The country’s largest biofuel maker was also considering increasing its biofuels output by 50% as it eyed what would be a new market in the shipping sector, An Jung-bum, head of the company’s energy and petrochemical business, told Reuters on 12 December.
The International Maritime Organization (IMO)’s new global sulphur emissions cap came into effect on 1 January, dropping from 3.5% to 0.5% in areas outside current emission control areas (Baltic Sea, North Sea, North America and US Caribbean), where the limit is 0.1%. Ship owners must either use low-sulphur fuel to comply, switch to alternative fuels such as liquefied natural gas, or install scrubbers on their ships to clean up emissions.
“We see there will be a great need for marine biofuels because they are sulphur-free,” An said.
SK Chemicals could produce 500M tonnes/year of biodiesel and biofuel oil, primarily using palm fatty acid distillate (PFAD) as a feedstock Reuters wrote.
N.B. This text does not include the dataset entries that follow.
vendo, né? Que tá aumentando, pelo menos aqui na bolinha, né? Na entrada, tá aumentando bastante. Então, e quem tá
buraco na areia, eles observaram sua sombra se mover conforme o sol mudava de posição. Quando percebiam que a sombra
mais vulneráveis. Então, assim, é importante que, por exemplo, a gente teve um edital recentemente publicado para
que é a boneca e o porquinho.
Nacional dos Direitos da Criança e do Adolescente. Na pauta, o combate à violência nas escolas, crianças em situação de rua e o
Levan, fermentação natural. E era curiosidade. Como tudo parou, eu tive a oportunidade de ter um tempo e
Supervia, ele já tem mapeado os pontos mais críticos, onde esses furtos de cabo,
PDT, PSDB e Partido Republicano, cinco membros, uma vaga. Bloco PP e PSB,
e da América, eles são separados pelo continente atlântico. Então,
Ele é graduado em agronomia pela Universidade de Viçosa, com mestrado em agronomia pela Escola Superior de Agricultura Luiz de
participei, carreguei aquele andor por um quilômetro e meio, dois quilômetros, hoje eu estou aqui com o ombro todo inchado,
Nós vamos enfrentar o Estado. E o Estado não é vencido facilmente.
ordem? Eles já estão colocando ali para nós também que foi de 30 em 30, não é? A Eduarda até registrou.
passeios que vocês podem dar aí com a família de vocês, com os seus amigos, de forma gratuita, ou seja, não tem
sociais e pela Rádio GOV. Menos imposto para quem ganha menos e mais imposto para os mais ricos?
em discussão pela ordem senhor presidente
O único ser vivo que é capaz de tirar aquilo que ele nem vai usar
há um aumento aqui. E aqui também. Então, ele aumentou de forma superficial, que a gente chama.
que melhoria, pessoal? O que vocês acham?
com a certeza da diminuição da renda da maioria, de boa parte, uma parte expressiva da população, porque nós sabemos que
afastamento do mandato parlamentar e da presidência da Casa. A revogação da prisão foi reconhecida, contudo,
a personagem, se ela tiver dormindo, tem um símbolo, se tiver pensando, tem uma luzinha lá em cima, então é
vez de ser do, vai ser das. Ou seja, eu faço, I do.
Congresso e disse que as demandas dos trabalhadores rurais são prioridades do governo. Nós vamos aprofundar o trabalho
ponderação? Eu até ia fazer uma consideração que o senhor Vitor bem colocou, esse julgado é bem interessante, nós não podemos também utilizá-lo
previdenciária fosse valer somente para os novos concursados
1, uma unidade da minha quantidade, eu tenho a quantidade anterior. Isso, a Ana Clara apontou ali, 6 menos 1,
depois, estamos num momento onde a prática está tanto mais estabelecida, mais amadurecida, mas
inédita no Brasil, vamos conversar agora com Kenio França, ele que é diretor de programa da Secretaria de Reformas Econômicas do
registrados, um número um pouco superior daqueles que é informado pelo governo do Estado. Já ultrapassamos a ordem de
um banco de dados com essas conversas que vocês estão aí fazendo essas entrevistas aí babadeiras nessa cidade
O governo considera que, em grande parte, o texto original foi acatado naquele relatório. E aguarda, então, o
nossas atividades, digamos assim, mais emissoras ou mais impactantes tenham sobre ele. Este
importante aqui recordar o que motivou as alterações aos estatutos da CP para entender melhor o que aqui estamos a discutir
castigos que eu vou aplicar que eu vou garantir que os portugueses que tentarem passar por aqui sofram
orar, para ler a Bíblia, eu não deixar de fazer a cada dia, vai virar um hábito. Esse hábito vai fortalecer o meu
Biodiesel could be blended with marine gasoil to reduce its sulphur content, but the higher costs of producing it remained a hurdle, while guidelines on specifications for biofuel oil to be blended with low-sulphur fuel oil were still under development, An said.
Under the IMO guidelines for 2020 global sulphur limits, diesel fuel could contain up to 7% biodiesel, Reuters wrote.
SK Chemicals exported about 20M tonnes of biodiesel to Europe in 2018.